Belum lagi nama domain melekat dengan nama pribadi saya, ya tidak mau lah mereka nebeng nama ibunya.
Harusnya sejak awal membuat nama blog yang bukan nama pribadi kalik ya… Haha…
Bisa juga bareng-bareng bikin blognya, lalu nulisnya gantian, bisa deh blog jadi warisan.
Kayak teman saya yang dokter suami-istri, anaknya jadi dokter juga. Si Istri yang dokter spesialis kulit, buka klinik kecantikan, anaknya yang dokter juga tersebut jadi dokter spesialis bedah plastik. Baru saja kemarin, teman saya cerita, anaknya sekarang sudah terlibat di klinik ibunya. Top kalau itu mah…
Nah…kalau blog? Hum…
Penutup
Artikel ini artikel curcol saja sih. Makanya ditulis hanya dalam waktu 30 menit.
Artikel curcol nulisnya kan cepet banget mengalir. Seperti kata teman saya, free writing. Tak ada terpikir SEO, keyword, CPC, dan lain-lain.
Intinya melalui tulisan ini, saya tidak ingin mewarisi sesuatu yang menjadi beban bagi turunan saya.

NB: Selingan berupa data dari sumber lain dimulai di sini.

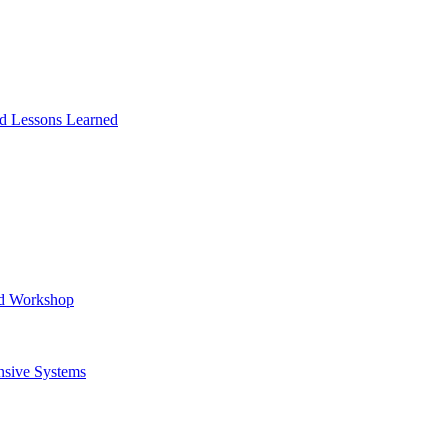
and Lessons Learned
ad Workshop
nsive Systems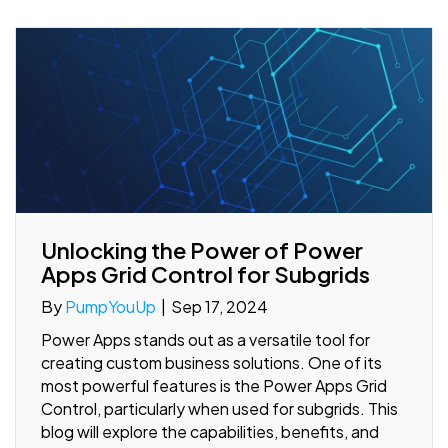
Unlocking the Power of Power
Apps Grid Control for Subgrids
By
PumpYouUp
|
Sep 17, 2024
Power Apps stands out as a versatile tool for
creating custom business solutions. One of its
most powerful features is the Power Apps Grid
Control, particularly when used for subgrids. This
blog will explore the capabilities, benefits, and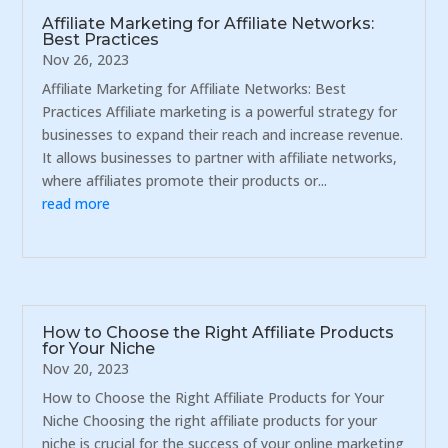
Affiliate Marketing for Affiliate Networks:
Best Practices
Nov 26, 2023
Affiliate Marketing for Affiliate Networks: Best
Practices Affiliate marketing is a powerful strategy for
businesses to expand their reach and increase revenue.
It allows businesses to partner with affiliate networks,
where affiliates promote their products or...
read more
How to Choose the Right Affiliate Products
for Your Niche
Nov 20, 2023
How to Choose the Right Affiliate Products for Your
Niche Choosing the right affiliate products for your
niche is crucial for the success of your online marketing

Selama saya hidup ya blog-blog saya diusahakan tetap update dan menghasilkan (untuk saya…).
Perkara anak-cucu, biarlah mereka menggali potensi diri mereka sendiri. Mau jalannya ke mana ya, saya kan hanya mengawal saja. Buat saya ya, blog saya bukan untuk warisan ke anak cucu.
Bagaimana dengan teman-teman? Punya cita-cita mewariskan blog ke anak-cucu?